I’d like to thank Dave Smeathers (engineer and all round graphics ninja at Fireproof Games) for helping me out with this originally and Rob Dodd (technical director extraordinaire at Fireproof Games) for offering feedback on early versions of this post. Thank you to Jonny Hopper for giving me feedback on earlier drafts.
Thanks for reading!
UPDATE (18/02/2017)
It was recently brought to my attention (thank you GitHub user madblade) that there was an unfortunate oversight in my initial implementation of portal rendering. One thing I had neglected to do was ensure that any objects rendered between the portal camera and the destination transform were culled. This meant that if an object was positioned behind the destination transform, it would incorrectly show up in the source portal. An example of which is shown below:
As you can see in the lower image, the red pillar behind the blue door shows up in the red door frame. We definitely do not want to see this as we should only see things in front of the blue door in the red door portal.

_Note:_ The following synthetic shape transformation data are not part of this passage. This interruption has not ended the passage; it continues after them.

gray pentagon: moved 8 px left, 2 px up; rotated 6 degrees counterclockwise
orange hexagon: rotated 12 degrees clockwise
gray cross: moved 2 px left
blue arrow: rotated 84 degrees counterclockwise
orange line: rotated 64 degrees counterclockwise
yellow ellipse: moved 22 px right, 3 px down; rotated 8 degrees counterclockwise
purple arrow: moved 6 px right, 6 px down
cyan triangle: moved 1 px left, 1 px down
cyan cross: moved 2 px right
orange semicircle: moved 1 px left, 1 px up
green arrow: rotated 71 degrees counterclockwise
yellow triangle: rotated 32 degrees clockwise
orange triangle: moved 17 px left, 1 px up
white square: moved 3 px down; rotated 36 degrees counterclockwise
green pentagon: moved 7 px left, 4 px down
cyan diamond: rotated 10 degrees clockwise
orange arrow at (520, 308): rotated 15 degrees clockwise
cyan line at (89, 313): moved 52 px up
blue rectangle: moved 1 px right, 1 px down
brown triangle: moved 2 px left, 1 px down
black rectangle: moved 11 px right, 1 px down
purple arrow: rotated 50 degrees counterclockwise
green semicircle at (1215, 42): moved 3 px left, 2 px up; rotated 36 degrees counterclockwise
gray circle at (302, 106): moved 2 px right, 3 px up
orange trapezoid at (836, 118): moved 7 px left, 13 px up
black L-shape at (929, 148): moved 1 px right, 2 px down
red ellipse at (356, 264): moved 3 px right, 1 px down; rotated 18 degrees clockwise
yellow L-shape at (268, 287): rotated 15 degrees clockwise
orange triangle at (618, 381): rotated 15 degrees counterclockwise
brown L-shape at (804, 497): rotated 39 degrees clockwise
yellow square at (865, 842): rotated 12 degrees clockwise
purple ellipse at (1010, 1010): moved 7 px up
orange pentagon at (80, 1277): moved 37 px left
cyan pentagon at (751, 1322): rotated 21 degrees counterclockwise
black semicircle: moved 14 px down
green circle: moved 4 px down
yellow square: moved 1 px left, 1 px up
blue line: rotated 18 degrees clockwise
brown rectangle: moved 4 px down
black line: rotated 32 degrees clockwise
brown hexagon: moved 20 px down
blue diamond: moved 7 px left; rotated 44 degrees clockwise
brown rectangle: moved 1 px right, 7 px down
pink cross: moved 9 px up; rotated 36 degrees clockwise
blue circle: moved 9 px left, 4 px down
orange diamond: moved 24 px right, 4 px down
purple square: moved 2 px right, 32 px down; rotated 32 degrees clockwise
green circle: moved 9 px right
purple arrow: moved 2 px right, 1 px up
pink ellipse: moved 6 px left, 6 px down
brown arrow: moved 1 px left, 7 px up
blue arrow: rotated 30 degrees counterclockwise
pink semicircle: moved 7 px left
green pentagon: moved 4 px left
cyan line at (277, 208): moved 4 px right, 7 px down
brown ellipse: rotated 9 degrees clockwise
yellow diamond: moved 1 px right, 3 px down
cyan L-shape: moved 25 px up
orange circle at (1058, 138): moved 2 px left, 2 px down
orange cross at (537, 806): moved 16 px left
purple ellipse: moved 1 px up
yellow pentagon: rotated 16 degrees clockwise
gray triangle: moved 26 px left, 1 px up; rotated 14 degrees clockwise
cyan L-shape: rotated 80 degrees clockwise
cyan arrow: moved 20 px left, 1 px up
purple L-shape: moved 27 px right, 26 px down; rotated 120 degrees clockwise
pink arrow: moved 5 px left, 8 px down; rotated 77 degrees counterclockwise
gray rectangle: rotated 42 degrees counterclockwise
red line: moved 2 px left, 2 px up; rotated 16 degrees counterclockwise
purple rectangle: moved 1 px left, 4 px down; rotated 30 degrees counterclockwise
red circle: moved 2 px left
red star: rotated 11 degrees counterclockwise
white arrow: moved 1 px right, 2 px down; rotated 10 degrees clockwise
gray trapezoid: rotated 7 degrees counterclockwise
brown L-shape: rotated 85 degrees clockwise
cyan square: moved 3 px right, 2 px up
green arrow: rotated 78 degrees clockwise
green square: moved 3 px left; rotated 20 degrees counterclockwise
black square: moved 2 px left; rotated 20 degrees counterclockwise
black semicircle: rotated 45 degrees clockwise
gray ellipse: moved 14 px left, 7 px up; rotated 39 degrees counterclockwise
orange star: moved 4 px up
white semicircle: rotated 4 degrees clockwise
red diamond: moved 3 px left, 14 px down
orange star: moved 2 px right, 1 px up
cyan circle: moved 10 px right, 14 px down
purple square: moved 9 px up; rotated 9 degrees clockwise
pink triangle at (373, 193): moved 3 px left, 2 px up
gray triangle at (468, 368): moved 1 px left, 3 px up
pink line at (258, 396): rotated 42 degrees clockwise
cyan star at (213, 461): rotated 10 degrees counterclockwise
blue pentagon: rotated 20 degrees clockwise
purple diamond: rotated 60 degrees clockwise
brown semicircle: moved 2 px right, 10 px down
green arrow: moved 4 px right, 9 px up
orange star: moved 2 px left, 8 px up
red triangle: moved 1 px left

To fix this I did a bit of pondering (and Googling) and realised I needed to correctly update the portal camera projection matrix to ensure the near clip plane aligned with the plane of the portal. I’d experimented with doing this by adjusting the near clip, but the issue is the near clip plane is orthogonal/perpendicular to the camera view direction, not the normal of the portal, so you get unwanted clipping when looking at the portal at sharp angles. To adjust the near clip plane correctly one must use a technique called oblique projection - you can read more about it here and here.
I don’t want to go into all the excruciating detail, but in order to ensure the normal of the plane of each portal was correct (facing out of the portal), for the destination/corresponding transform, I have to rotate it by 180 degrees about local up (Y in this case) in the Portal.cs
script so the portal cameras transform is the mirror of the source camera. Before, I had ensured the source/destination transforms in Unity were the mirror of one another (as you can see in an earlier screenshot), but this was no good as then I couldn’t use the forward vector of the transform (portal surface normal) for one of the portals to create the oblique projection matrix (essentially in the example above, one portal would look fine, and the other wouldn’t work at all!)
So now each portal (door) has its transform set so that local Z is pointing out of the surface. I use this to create a plane (the surface normal/forward vector of the portal, and the position in world space of the portal), transform it to camera space (multiply the plane by the inverse transpose of the camera transform) and then build an oblique projection matrix from this plane. This ensures the near clip plane is aligned to the portal surface. With that, everything now looks correct! We don’t see the red pillar rendered as it is now correctly clipped, and we don’t see any incorrect clipping when looking at the portal from sharp angles as the near clip plane is correctly aligned with the portal!
If you take a look at Portal.cs
in the GitHub project you should be able to see all the individual steps!
I hope this has been some more help to anyone interested in this area!